流亡时期,先知文学展开了深刻的“移民神学”反思。依撒意亚宣告:“上主必召回被掳的以色列人,从地极将他们聚集回来”(依43:5–6)。流亡不再只是惩罚,而是天主救恩计划的一部分。

厄则克耳在巴比伦的异象中看到“上主的荣耀离开圣殿”(则10:18),表明上主的临在不再受限于圣殿。信仰的中心从民族土地转向心灵与社区生活。莱文森(Jon D. Levenson)称,这孕育了“希望神学”:新的出埃及、回归耶路撒冷,是第二次救赎。

在波斯王的敕令下,部分被掳者返回耶路撒冷,重建圣殿与律法秩序(厄上1:1–4;厄下8:1–3)。然而,这次归回并非恢复旧有土地制度,而是以律法为中心的“精神家园”。天主的同在不在于地理,而在信仰的实践与社区生活中。

五、定居与流亡的辩证关系

旧约叙事显示,定居与流亡并非对立,而是互补的信仰经验。定居提供民族身份与社会秩序,而流亡让信仰免于僵化,促进心灵成长。

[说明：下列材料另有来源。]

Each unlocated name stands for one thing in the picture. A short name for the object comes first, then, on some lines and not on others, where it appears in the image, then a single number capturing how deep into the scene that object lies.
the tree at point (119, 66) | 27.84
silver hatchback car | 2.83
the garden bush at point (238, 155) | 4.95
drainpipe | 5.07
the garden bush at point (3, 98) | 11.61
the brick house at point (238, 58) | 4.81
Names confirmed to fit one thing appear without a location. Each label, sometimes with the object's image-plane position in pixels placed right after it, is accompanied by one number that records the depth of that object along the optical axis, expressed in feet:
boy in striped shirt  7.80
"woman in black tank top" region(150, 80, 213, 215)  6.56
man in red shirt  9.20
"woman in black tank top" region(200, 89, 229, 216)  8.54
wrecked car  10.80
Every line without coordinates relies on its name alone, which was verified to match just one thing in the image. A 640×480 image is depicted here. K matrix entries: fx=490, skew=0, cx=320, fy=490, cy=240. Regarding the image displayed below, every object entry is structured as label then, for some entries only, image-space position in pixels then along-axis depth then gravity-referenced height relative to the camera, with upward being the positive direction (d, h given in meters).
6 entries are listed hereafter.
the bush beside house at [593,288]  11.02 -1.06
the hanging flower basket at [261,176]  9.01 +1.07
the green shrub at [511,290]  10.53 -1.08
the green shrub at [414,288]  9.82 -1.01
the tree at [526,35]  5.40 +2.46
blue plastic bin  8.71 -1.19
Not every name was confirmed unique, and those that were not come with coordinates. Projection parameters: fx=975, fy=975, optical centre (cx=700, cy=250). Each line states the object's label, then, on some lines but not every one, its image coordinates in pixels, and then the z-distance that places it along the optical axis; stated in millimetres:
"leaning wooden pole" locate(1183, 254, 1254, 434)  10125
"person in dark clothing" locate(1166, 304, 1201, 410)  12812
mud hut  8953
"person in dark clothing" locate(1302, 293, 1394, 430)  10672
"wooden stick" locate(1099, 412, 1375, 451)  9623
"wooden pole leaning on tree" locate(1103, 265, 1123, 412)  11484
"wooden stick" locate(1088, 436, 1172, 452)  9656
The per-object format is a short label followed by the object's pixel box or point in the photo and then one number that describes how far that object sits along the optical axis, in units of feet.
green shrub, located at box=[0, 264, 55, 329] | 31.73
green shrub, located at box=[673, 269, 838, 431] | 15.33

《肋未纪》25:23写道:“土地不可永远出售,因为土地是我的;你们在我面前只是外方人,是寄居的。”无论是否安居,土地属于天主,人始终是寄居者。这种信仰态度提醒人:财富、土地、权力都不是最终保障,依赖天主才是信仰生命的根基。

流亡像一面镜子,让民族学会依赖天主;重获土地时,则提醒人保持谦卑。上主赐地,同时呼召人超越对土地的执着,这正是旧约信仰的核心悖论。

六、小结:信仰在流亡中的再生

以色列民族的历史,是迁徙与流亡的交织。定居象征应许的实现,流亡则成为信仰更新的契机。每一次离开与归回,都是对信仰的再创造。

从亚巴郎离乡到巴比伦被掳,迁徙贯穿旧约神学叙事。天主的救恩不局限于地理中心,而在信仰的动态过程之中。依撒意亚先知说:“行走在黑暗中的民族,看见了浩大的光明”(依9:1)。迁徙的苦难,成为信仰的光源,使“流动的民族”成为普世信仰的先声。

流亡与定居提醒我们:信仰不是土地、权力或安全感,而是对天主持续的信赖。天主赐予应许,但信仰需要超越环境,依靠上主,在漂泊与安居中保持光明。

通过历史,我们看到天主的智慧与慈爱:定居让人体验恩赐,流亡让人体会依赖;两者相辅相成,使信仰在世代之间得以生生不息。